To each their own, but having an SPG has saved quite a lot of vacation dives for me. The primary thing I haven't seen discussed here is the ease with which you can diagnose the issue that has caused an AI failure. Perhaps I just got very unlucky, but I had what I thought was my Swift AI transmitter fail while diving down in FL. Tried switching out the battery and that still didn't resolve the issue. Mailed the transmitter back to Dive Tronix, and they replaced it - but that still didn't fix the issue as the same thing happened again in Curaçao. Finally figured out that the issue was actually a broken antenna on my Teric.
If I hadn't had a backup SPG I definitely would have lost ~4-6 dives, and in addition would have had to spend time scrambling to figure out replacement gear while travelling.

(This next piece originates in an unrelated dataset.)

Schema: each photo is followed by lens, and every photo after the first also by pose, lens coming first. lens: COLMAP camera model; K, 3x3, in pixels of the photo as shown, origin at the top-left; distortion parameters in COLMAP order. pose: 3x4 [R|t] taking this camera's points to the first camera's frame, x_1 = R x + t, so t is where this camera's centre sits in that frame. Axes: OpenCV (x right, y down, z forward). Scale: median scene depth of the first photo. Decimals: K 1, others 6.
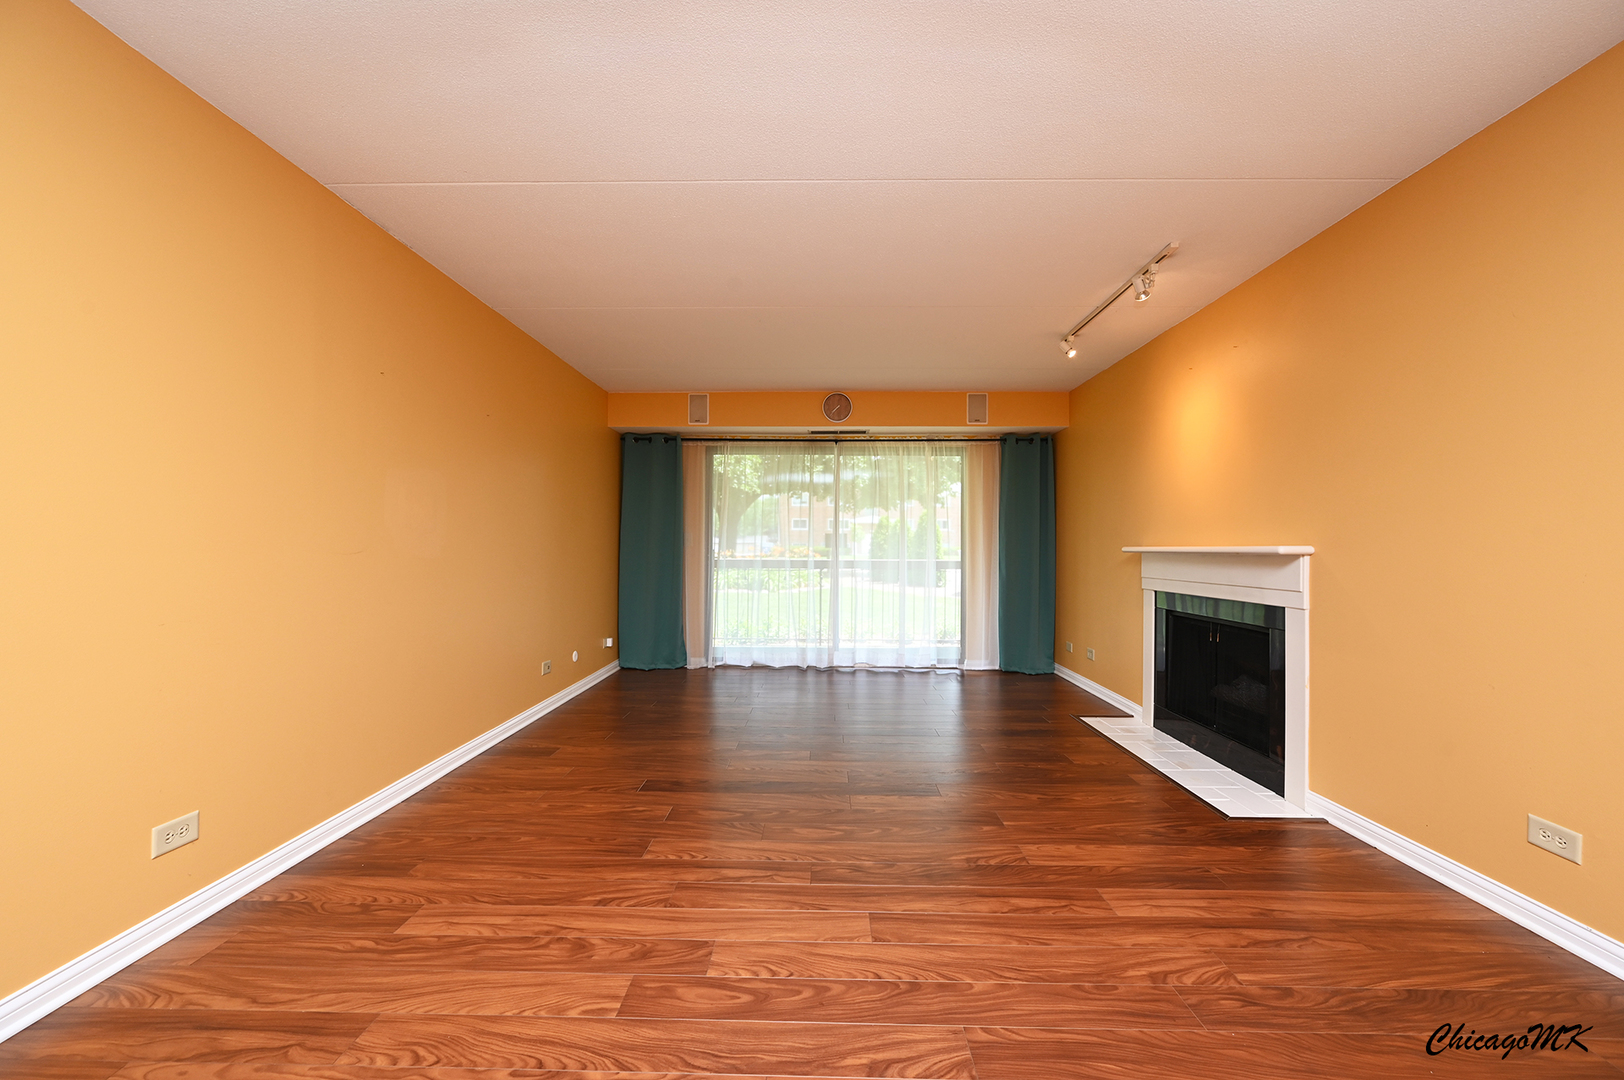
lens RADIAL K [[638.8, 0, 808.1], [0, 638.8, 540.9], [0, 0, 1]] dist [-0.000194, 0.000011]
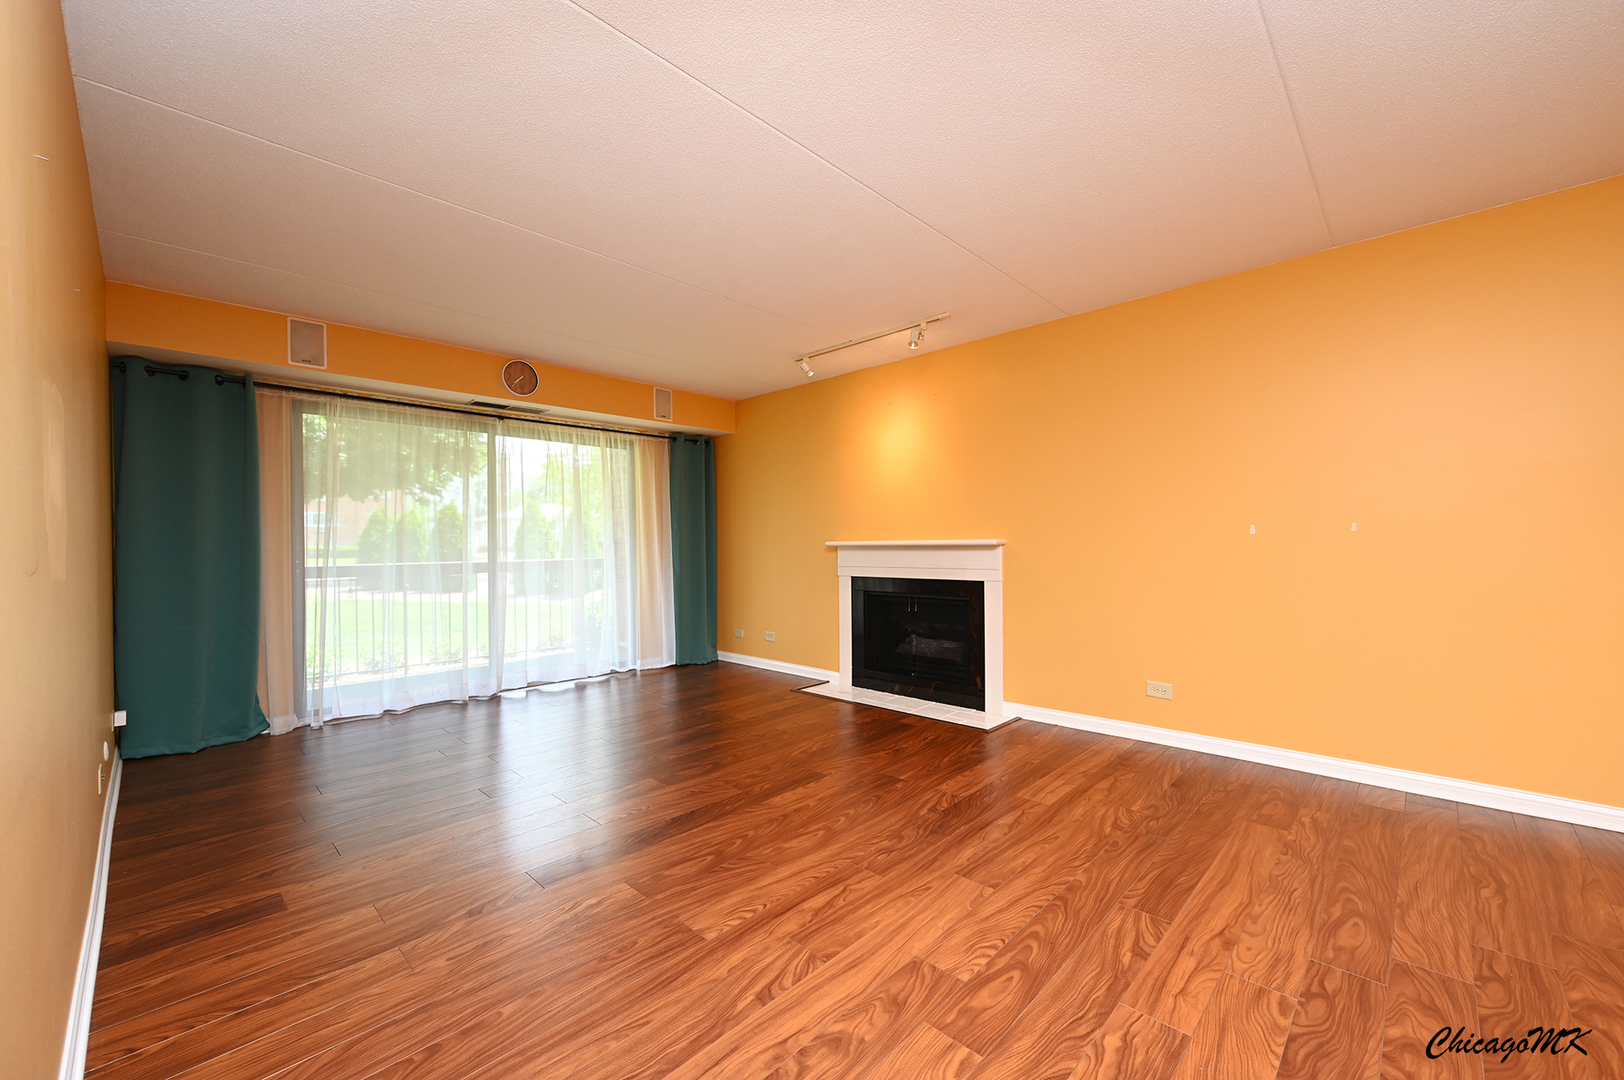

If you only dive local, and don't mind thumbing the odd dive, then I can see why folks don't see a need for redundancy. However, as a travel diver who only gets a handful of dives per year, the redundancy means all I lose if something fails is some RMV data and the inconvenience of not having air readout on my dive computer.
I agree fully. This is why I have an SPG in my backpack on the boat. I can install it in about 2 minutes if my transmitter or computer have an issue rendering AI unusable. This is also why I always had a spare SPG and spool with me back before diving AI. I didn't have them on the dive, but I had them available on the boat (or onshore if a shore dive) if needed.